Monday, June 18, 2007

Oracle RMAN Catalogue Cleanup

This is an update to a story posted back in August 2005

Why do people love Oracle? When I hear mention of Oracle I think of Luke Skywalker when he saw the Millennium Falcon, "What a piece of junk!" Like the Falcon it looks clunky, breaks down easily, and has the most temperamental behavior. When it's running, however, it screams. The problem is that DBA's and/or the RMAN catalogue sometimes don't do appropriate cleanup. If the DBA's are doing their job they should be using the tdposync syncdb command to do cleanup with TSM. If you cannot get them to do this or it doesn't seem to be working correctly you can use a manual process on the TSM side. If you want to make sure that a particular node is performing cleanup within TSM run the following select command -

select object_id from backups where node_name=[TDP NODENAME] and
backup_date < '2007-06-01 00:00:00'


This can be redirected to a file then used later to delete with an undocumented delete command. If there is data going further back than your retention requirements state then you have a problem with the DB cleanup.

I am posting the undocumented TSM individual backup object delete command here, but remember any deletion from the TSM DB is done AT YOUR OWN RISK!

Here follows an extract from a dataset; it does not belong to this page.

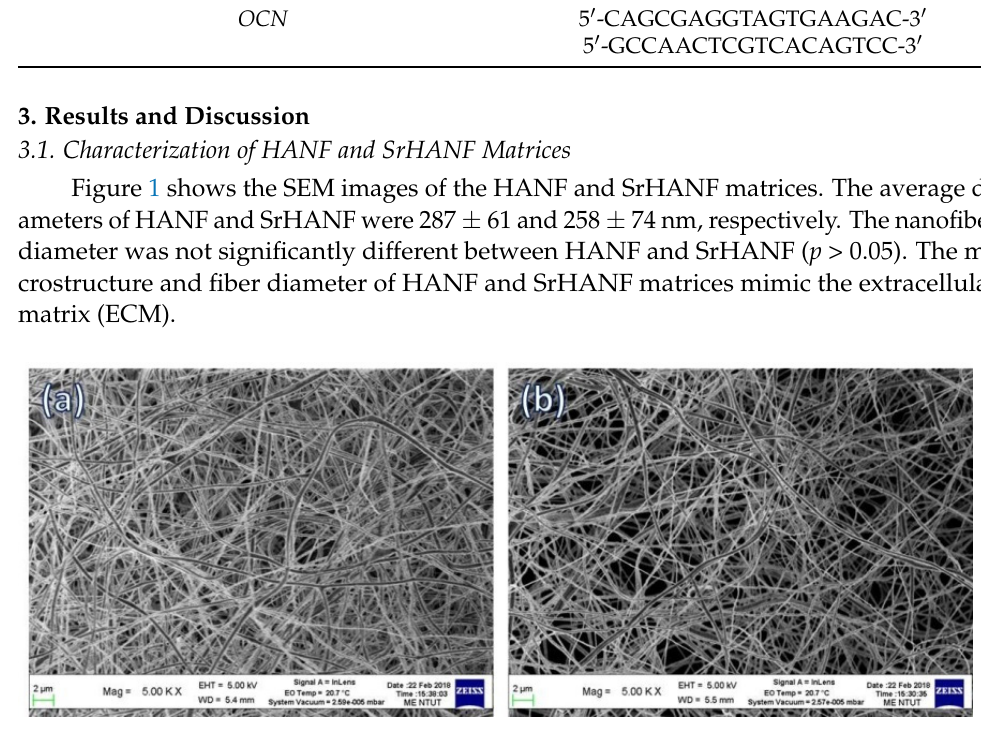
Figure 1. Microstructure of matrix. SEM images of ( a ) SrHANF and ( b ) HANF.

delete object 0 [Object ID Number]


It's unsupported because Tivoli doesn't trust you to not screw stuff up, and although I don't think you will, I understand their concern. Put this into a shell script and you can process thousands of objects and do a large amount of cleanup in a short ammount of time.

6 comments:

  1. do you have something simillar for TDPSQL
    wanted to delete some old backups objects

    ReplyDelete
  2. Very useful Chad - thanks. To streamline this, I generated a macro from a single select statement - for example:

    >>> set sqldisplaymode wide

    >>> select 'delete object 0 ' ||cast(object_id as char(15)) from backups where node_name='nodename' and backup_date < '2007-06-01 00:00:00' > /tmp/remlist.mac

    I then edited the file to remove the opening couple of lines, and then, from the admin prompt, simply ran as a macro:

    >>> macro /tmp/remlist.mac

    David McClelland
    London, UK

    ReplyDelete
  3. Has anyone tried this method on a v6.3 TSM server?

    ReplyDelete
  4. A 16 year old post helped me clean up several Tb of old oracle data that had been around for years!!

    ReplyDelete
    Replies
    1. Glad I could help. I have been out of the TSM/Spectrum Protect realm for a couple years now so it's nice to see my old knowledge is still paying off.